Back in February, the Foundation for Defense of Democracies wrote a damaging report which asserted that Turkey “has become a principal financial hub for terrorists under the leadership of Prime Minister Recep Tayyip Erdogan, whose government has helped Iran skirt sanctions, supported jihadi groups in Syria.”
The case of Kobani
Commenting on what she describes as Turkey’s terror puppet show in the Middle East, Osman, the PhD candidate in Beirut, told MintPress she believes Turkey’s refusal to actively intervene in Kobani only serves to prove its guilt and underscores its affiliation to radicalism.
“Turkey has become the epicenter of Islamic radicalism … I don’t actually like to refer to this radical movement as Islamic, since it bears no resemblance or even links to Islam, but the truth of the matter is, President Erdogan has had a hand in the promotion of terror in Syria and beyond ever since 2011.”
Osman added, “Should further proof still need to be set forth, I’d like to refer to the murder of Serena Shim by Turkey’s Intelligence Services this Sunday. Serena uncovered proof of Ankara’s ties with ISIS while reporting for Press TV in Kobani and upon her return on Turkish soil she was murdered. Turkey is hoping with her death to prevent evidence of its dealing with ISIS from being made public. This is what Turkey is really up to in Kobani, this is why Ankara has not lifted a finger.”
Yet Ankara presents a different version of these events.
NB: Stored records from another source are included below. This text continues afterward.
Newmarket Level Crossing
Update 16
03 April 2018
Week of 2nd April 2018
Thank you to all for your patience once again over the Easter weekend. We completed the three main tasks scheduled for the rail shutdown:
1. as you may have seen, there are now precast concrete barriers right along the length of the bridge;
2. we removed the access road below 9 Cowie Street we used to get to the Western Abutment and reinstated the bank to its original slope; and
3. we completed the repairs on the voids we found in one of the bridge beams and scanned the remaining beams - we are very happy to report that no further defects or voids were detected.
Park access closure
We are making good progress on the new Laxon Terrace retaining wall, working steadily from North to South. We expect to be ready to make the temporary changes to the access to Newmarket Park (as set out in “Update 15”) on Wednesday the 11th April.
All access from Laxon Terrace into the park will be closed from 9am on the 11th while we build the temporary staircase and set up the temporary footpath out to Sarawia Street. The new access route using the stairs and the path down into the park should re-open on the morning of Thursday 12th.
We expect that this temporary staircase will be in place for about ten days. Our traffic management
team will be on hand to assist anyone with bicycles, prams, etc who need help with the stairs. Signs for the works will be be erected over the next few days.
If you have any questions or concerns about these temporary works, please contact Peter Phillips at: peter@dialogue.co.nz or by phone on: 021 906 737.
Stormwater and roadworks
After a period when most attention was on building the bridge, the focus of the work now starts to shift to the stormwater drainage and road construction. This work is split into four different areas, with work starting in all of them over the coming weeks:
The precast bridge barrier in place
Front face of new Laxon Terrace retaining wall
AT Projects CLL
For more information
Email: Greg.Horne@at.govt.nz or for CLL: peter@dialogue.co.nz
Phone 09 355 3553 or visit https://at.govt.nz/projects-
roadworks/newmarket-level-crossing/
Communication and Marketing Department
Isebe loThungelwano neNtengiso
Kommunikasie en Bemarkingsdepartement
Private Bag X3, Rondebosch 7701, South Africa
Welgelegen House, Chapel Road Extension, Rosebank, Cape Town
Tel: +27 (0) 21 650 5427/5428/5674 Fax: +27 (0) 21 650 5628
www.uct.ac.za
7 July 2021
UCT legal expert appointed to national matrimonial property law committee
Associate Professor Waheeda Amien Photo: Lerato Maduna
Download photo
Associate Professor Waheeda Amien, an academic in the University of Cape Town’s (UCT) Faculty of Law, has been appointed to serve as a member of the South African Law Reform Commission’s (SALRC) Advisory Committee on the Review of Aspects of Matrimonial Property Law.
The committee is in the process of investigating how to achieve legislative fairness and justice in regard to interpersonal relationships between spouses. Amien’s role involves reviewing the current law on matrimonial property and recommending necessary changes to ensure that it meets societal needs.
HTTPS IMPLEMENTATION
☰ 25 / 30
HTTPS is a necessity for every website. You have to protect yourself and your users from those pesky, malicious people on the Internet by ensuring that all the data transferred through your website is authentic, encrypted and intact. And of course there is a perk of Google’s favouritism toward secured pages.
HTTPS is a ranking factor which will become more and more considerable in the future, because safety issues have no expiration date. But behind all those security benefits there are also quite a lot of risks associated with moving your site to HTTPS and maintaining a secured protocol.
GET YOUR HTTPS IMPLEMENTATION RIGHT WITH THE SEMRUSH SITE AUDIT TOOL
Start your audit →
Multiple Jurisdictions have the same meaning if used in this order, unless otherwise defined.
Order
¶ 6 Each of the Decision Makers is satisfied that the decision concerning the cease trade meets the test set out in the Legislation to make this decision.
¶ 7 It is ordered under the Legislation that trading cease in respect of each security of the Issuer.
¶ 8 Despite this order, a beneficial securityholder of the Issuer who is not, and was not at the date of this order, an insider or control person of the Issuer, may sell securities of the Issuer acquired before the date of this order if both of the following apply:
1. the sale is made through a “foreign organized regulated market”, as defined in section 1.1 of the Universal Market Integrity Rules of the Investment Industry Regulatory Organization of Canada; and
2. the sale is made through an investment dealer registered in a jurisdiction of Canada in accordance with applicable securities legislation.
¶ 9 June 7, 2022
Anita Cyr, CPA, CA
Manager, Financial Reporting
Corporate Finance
President Erdogan told the press on Sunday that, “Turkey would not agree to any U.S. arms transfers to Kurdish fighters [PYD] who are battling ISIS militants in Syria,” as Ankara understands the Syrian Kurdish group as an extension of the Kurdistan Workers’ Party (PKK), which Turkey sees as a terrorist group.
“The PYD is for us, equal to the PKK. It is a terror organization,” Erdogan stressed.
While Erdogan might understand his position as legitimate within the framework of his political narrative, Ankara and ISIS have nevertheless increasingly become associated. At times, the latter is even referred to as the ideological extension of the former.